╭─ Data for processing
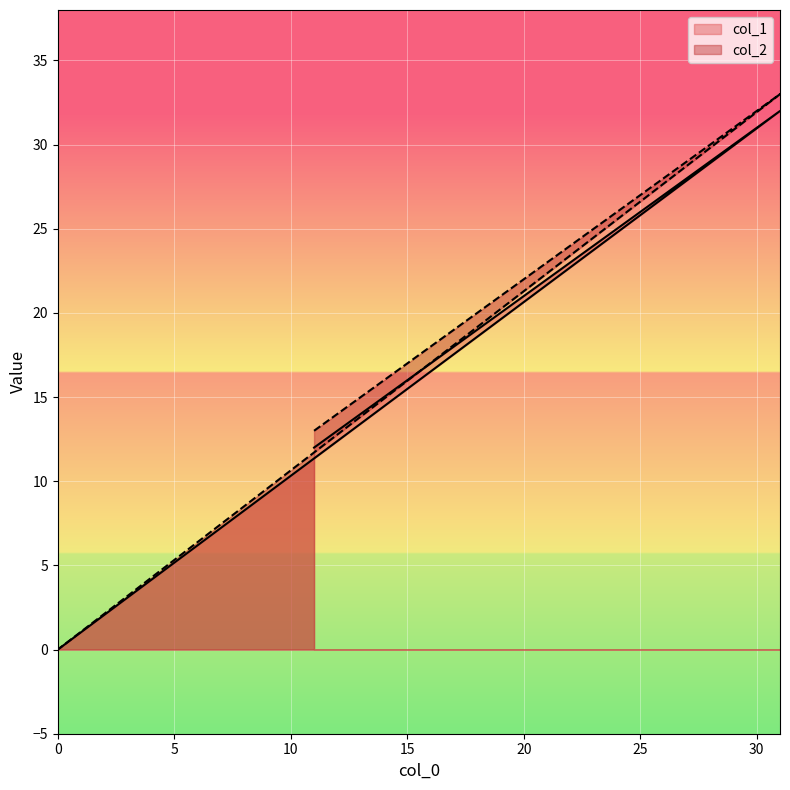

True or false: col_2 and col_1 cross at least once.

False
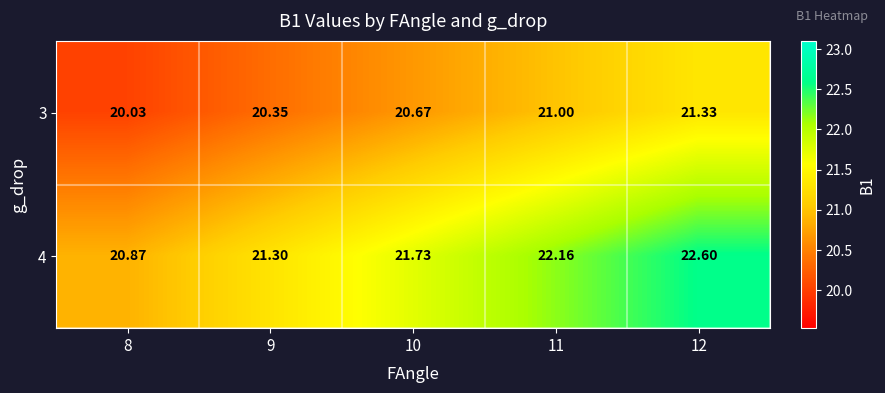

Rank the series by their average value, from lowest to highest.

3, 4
╰─
╭─ Data for processing
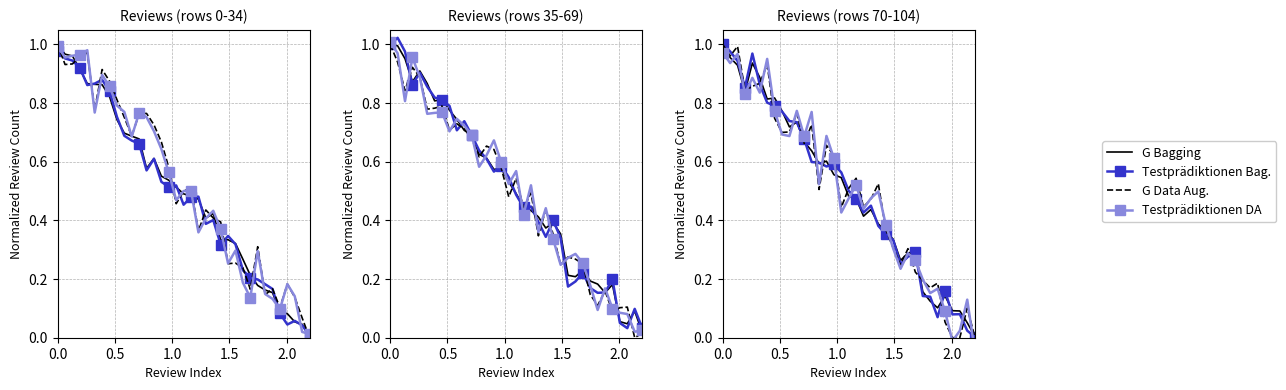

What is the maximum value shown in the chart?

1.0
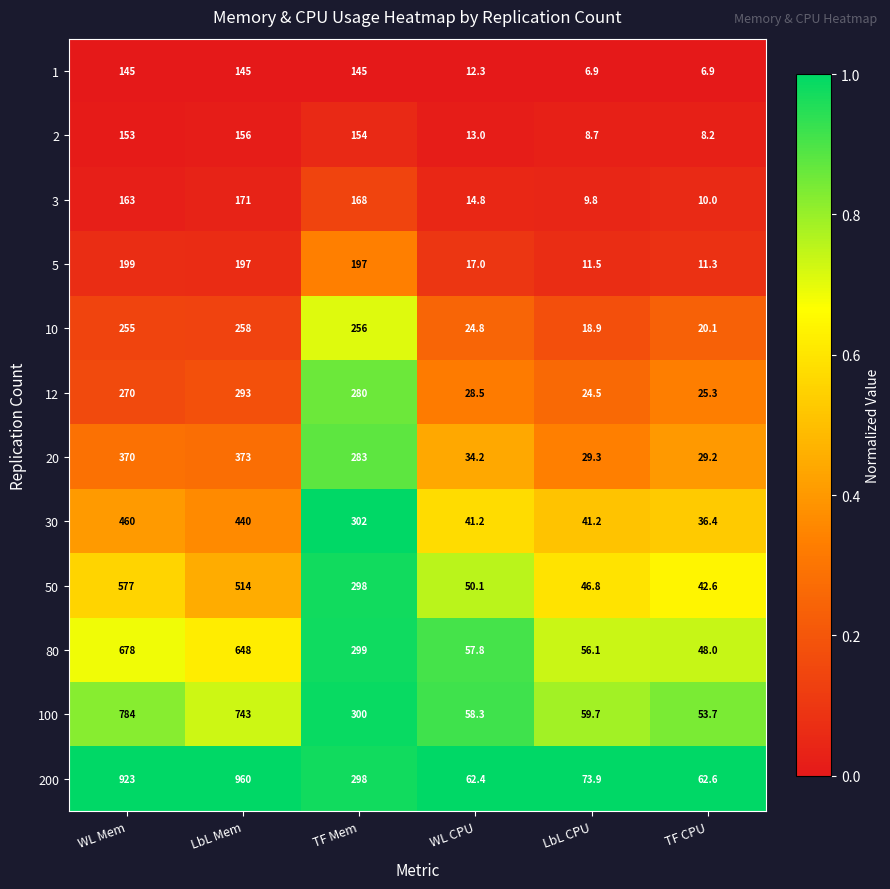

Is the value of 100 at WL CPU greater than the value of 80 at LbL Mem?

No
╰─
■ Exercise directions
From the rows above, pull out each line that contains the word "value".

■ Task solution
Rank the series by their average value, from lowest to highest.
What is the maximum value shown in the chart?
Is the value of 100 at WL CPU greater than the value of 80 at LbL Mem?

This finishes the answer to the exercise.